L'idée du "bon sauvage" à la Rousseau, qui n'a nul besoin d'être évangélisé pour être sauvé
parce qu'il vit naturellement en harmonie avec la nature et en société, 
c'est très beau sur le papier, mais dans la réalité ça n'a jamais existé et ça ne peut pas exister. 
Il y a un petit grain de sable qui s'appelle le Péché Originel et qui touche l'ensemble de l'humanité. 
Qui que ce soit est-il jamais entré au Paradis avant la mort et la résurrection du Christ? 
Non?

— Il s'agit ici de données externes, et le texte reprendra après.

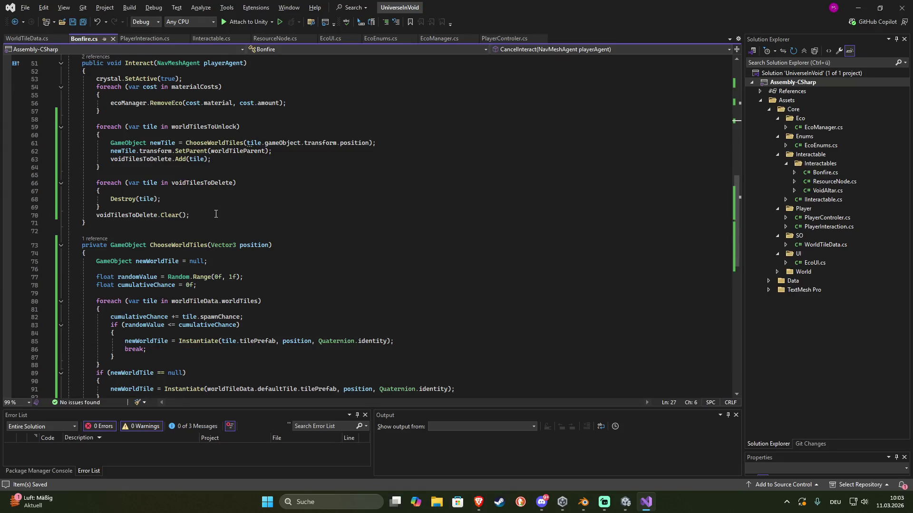
{"action": "scroll", "coordinate": [216, 214], "scroll_direction": "down", "scroll_amount": 2}
{"action": "scroll", "coordinate": [214, 214], "scroll_direction": "down", "scroll_amount": 2}
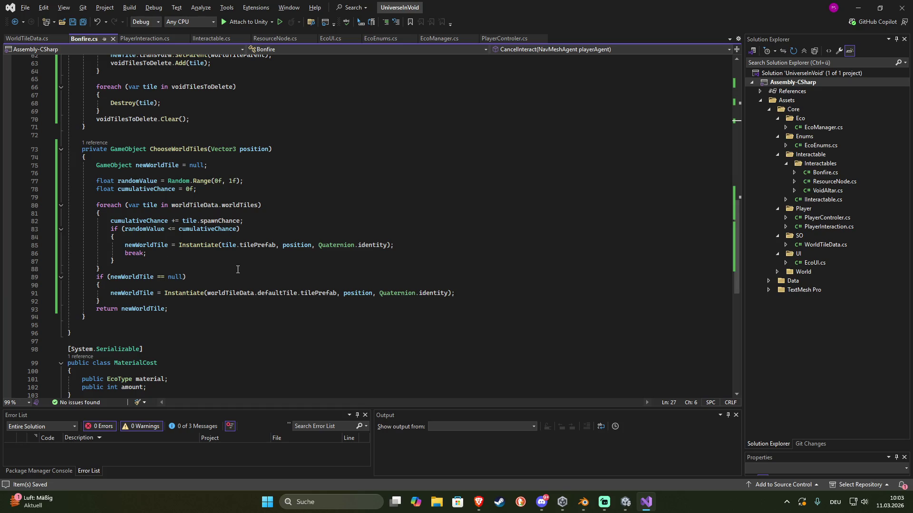
{"action": "scroll", "coordinate": [232, 274], "scroll_direction": "up", "scroll_amount": 4}
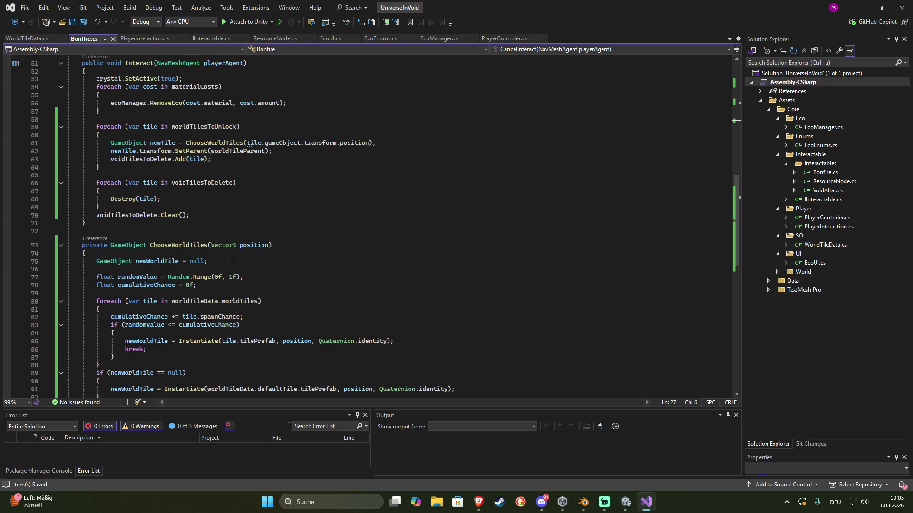
{"action": "scroll", "coordinate": [238, 254], "scroll_direction": "up", "scroll_amount": 3}
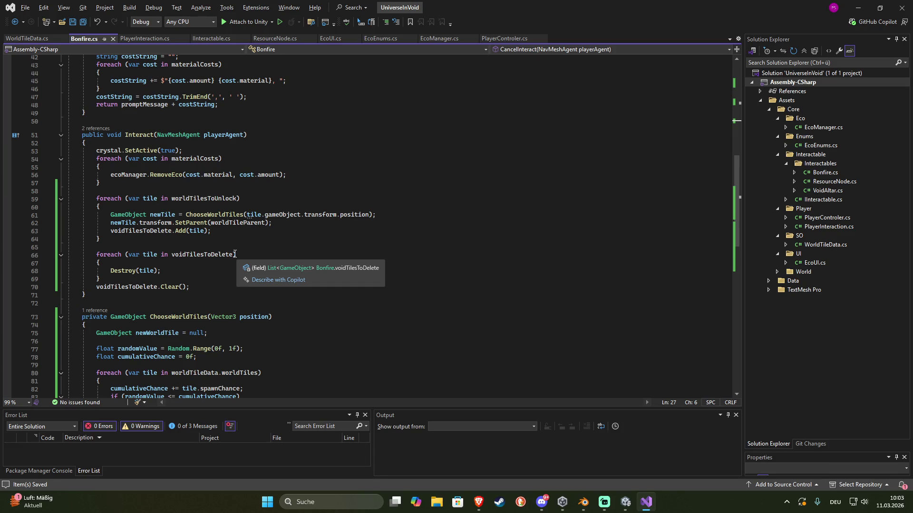
{"action": "double_click", "coordinate": [278, 215]}
{"action": "key", "text": "BackSpace"}
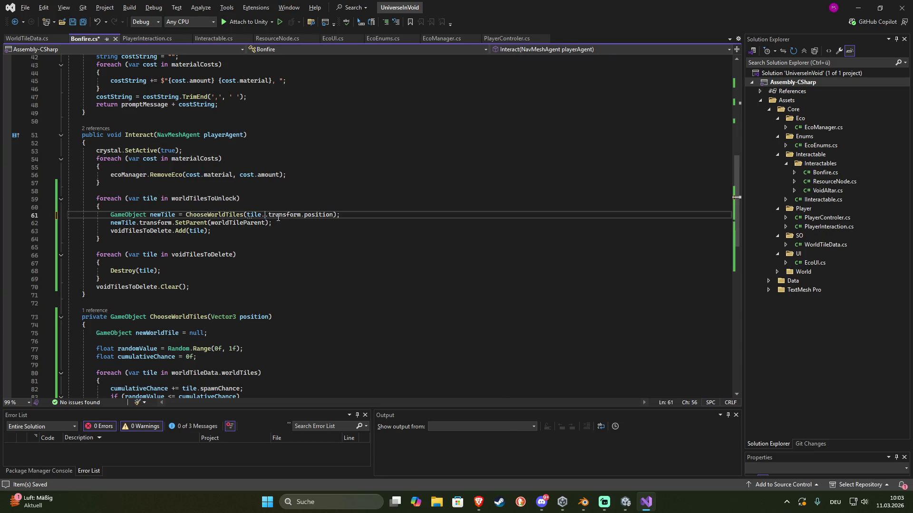
{"action": "key", "text": "BackSpace"}
{"action": "key", "text": "ctrl+s"}
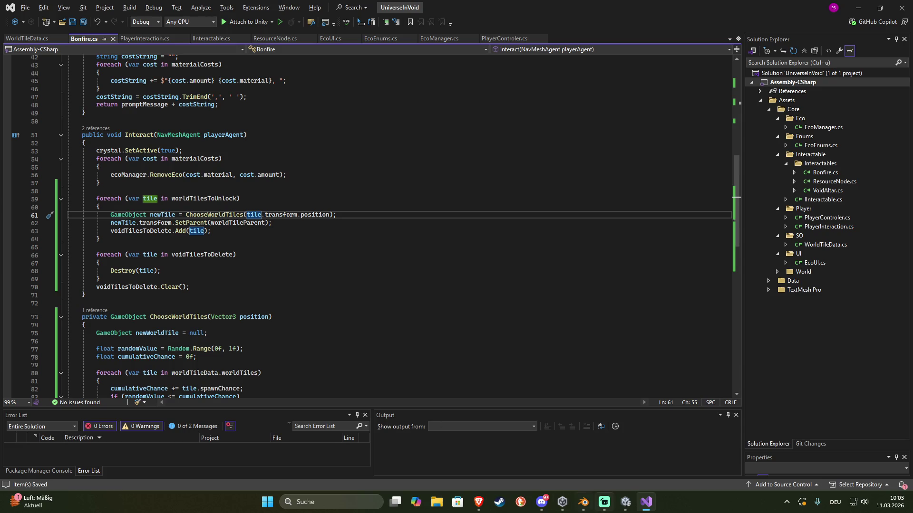
Start play mode in Unity and move the player to the bonfire altar
{"action": "mouse_move", "coordinate": [625, 502]}
{"action": "left_click", "coordinate": [586, 453]}
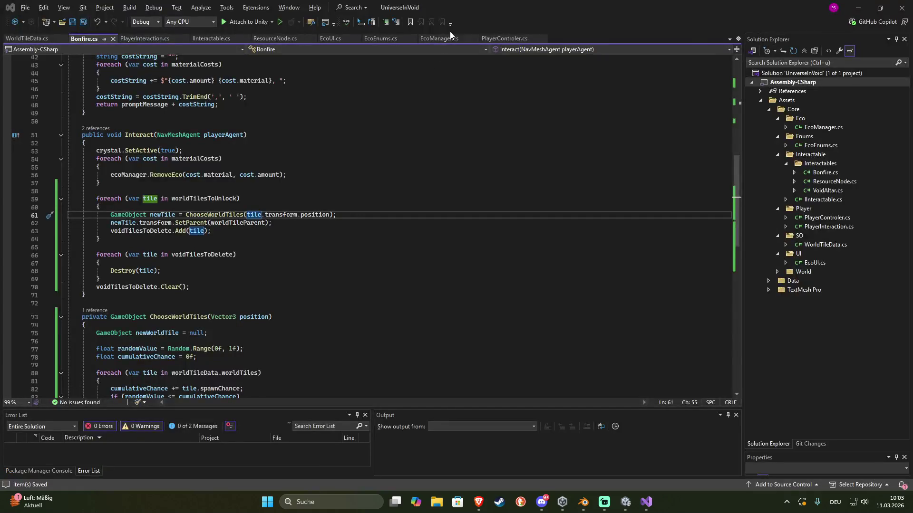
{"action": "left_click", "coordinate": [450, 30]}
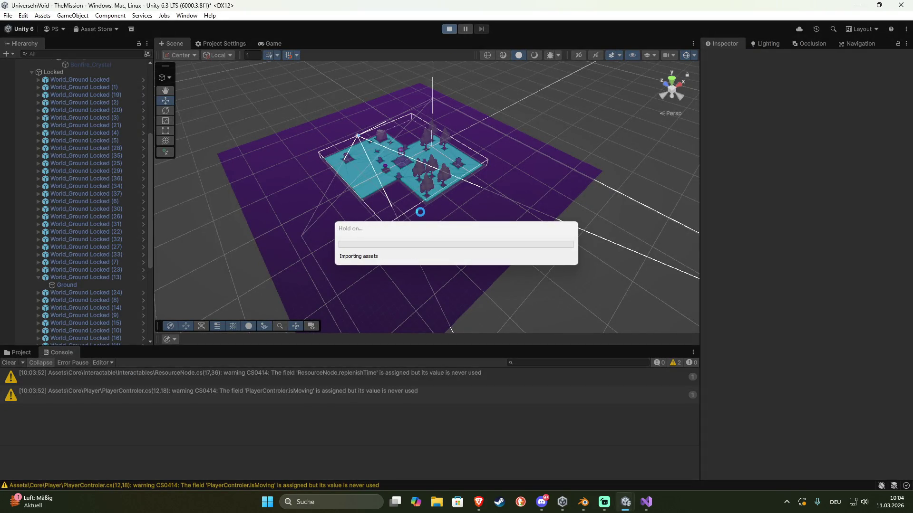
{"action": "key", "text": "a"}
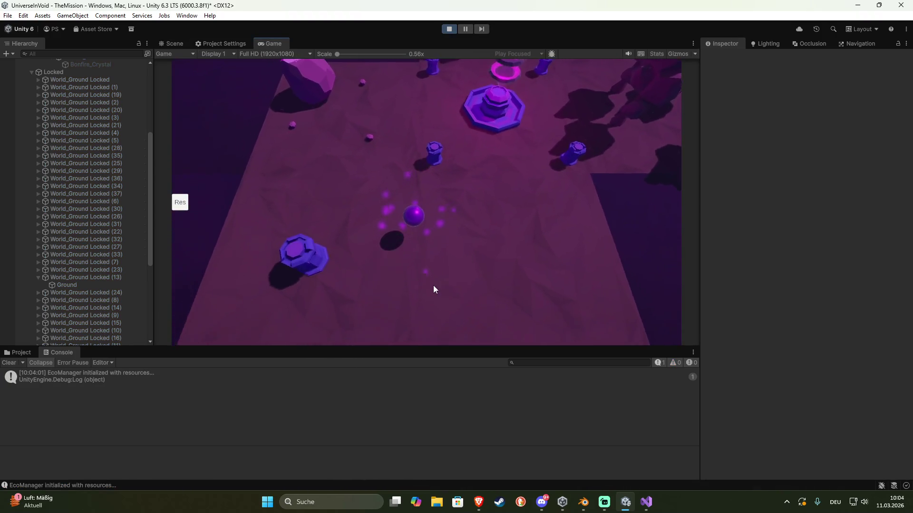
{"action": "key", "text": "s"}
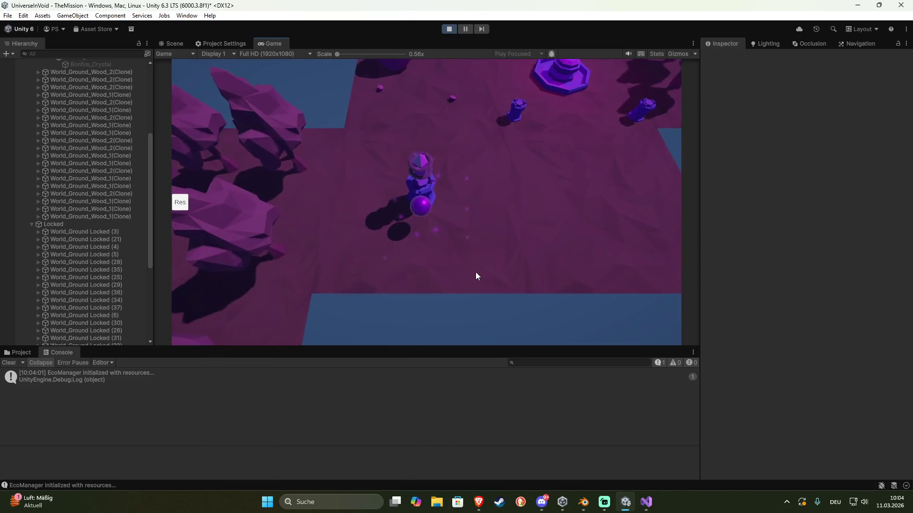
Check the replaced tiles in the Scene and Game views, then stop play mode
{"action": "left_click", "coordinate": [172, 45]}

Pourtant ce ne sont pas les "bons sauvages" qui manquaient. 
Alors c'est que personne n'échappe au besoin de connaître le Christ pour être sauvé, 
pour aussi bon qu'il soit censé être de nature.

lundi 1 juillet 2019

Je n'aime pas le cléricalisme, cet esprit de corps qui fait qu'on fait les malins entre prêtres
quand on se retrouve entre nous parce qu'on a l'impression d'être importants. 
En revanche, je suis persuadé que le sacerdoce en tant que tel est essentiel à la vie de l'Église. 
En effet, les évêques et les prêtres ne sont pas juste un rouage du corps de l'Église, 
mais la pierre de fondation sur laquelle Jésus a voulu que son Église soit fondée. 
S'il venait à qui que ce soit l'idée d'enlever aux prêtres 
la triple fonction d'enseigner, de diriger et de sanctifier l'Église, 
elle n'y survivrait pas. 

dimanche 30 juin 2019

Suivre le Christ comme apôtre n'est pas donné à tous, c'est un appel spécifique. 
Par contre, suivre le Christ comme disciple, ça tout le monde peut le faire.
Ça tombe bien, parce qu'on ne sera pas jugé sur notre vocation particulière 
mais sur notre mise en pratique des paroles de Jésus. 

samedi 29 juin 2019

"À qui irions-nous, Seigneur ? Tu as les paroles de la Vie Éternelle."
Voilà à quoi me fait penser la situation actuelle de l'Église. 
Beaucoup sont tentés de la quitter, parce qu'ils sont déçus 
des actes ou des inactions de certains de ses membres, 
qui éclaboussent toute la famille et qui nous font nous sentir souillés, ridicules, faux, hypocrites, etc...
L'Église terrestre n'a jamais été et ne sera jamais parfaite, 
parce qu'elle est composée de pécheurs et de pécheresses. 
Quand elle ne comptait que 12 apôtres, il y avait déjà un traître au milieu d'eux.
Mais l'Église Catholique demeure l'Église voulue et fondée par le Christ. 
Et je préfère souffrir avec elle et en elle que de me réjouir ailleurs, 
pour aussi douloureux et pesant que ça puisse être par périodes. 

vendredi 28 juin 2019

L'amour de Dieu pour l'humanité n'est d'aucune utilité pour qui le méprise et le rejette. 

jeudi 27 juin 2019

Donne-nous, Seigneur, la force de mettre en pratique ta Parole, 
pour qu'elle soit notre salut, non notre condamnation.